▶ Exercise:
Print every entry exactly as it appears, but skip the pictures.

◇ ◇ ◇ ◇ ◇ ◇ ◇

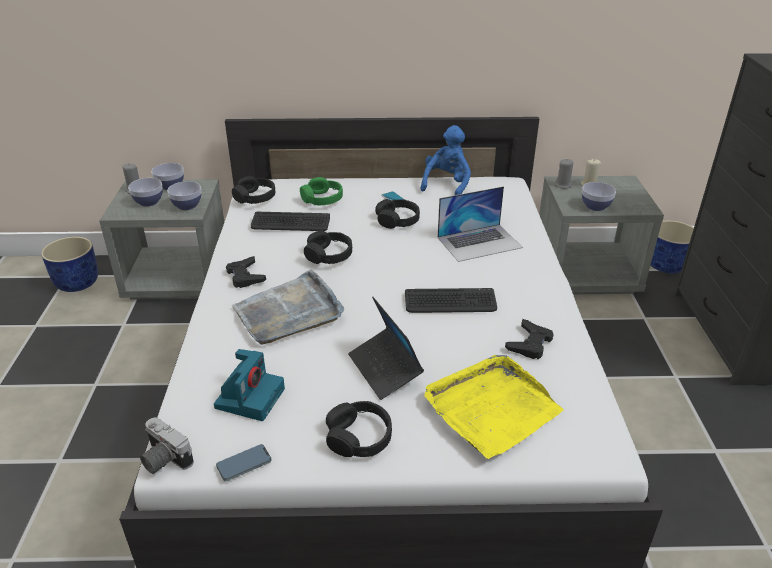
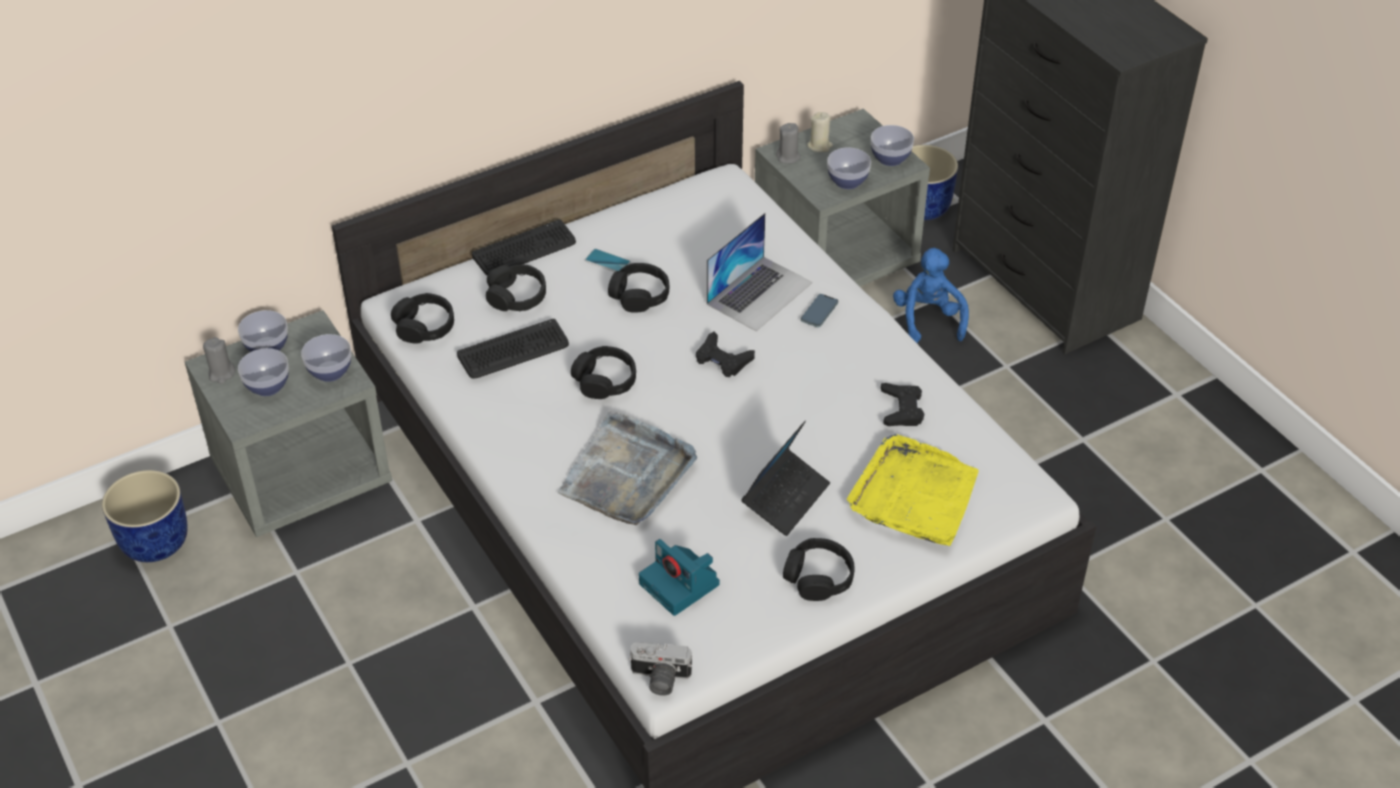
camera: 30 degrees left, 10 degrees up
(244, 464) = (738, 649): phone -> phone (819, 312)
(245, 276) = (532, 449): black game controller -> black game controller (722, 359)
(250, 397) = (681, 585): camera -> camera turned 150 degrees clockwise
(322, 199) = (516, 296): green headphones -> black headphones
(385, 369) = (786, 498): laptop -> laptop turned 90 degrees counterclockwise
(447, 185) = (652, 211): blue plush toy -> blue plush toy (928, 319)
(450, 302) = (788, 390): keyboard -> keyboard (524, 250)
(636, 203) = (890, 158): none -> bowl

◇ ◇ ◇ ◇ ◇ ◇ ◇

▶ Solution for this problem:
camera: 30 degrees left, 10 degrees up
(244, 464) = (738, 649): phone -> phone (819, 312)
(245, 276) = (532, 449): black game controller -> black game controller (722, 359)
(250, 397) = (681, 585): camera -> camera turned 150 degrees clockwise
(322, 199) = (516, 296): green headphones -> black headphones
(385, 369) = (786, 498): laptop -> laptop turned 90 degrees counterclockwise
(447, 185) = (652, 211): blue plush toy -> blue plush toy (928, 319)
(450, 302) = (788, 390): keyboard -> keyboard (524, 250)
(636, 203) = (890, 158): none -> bowl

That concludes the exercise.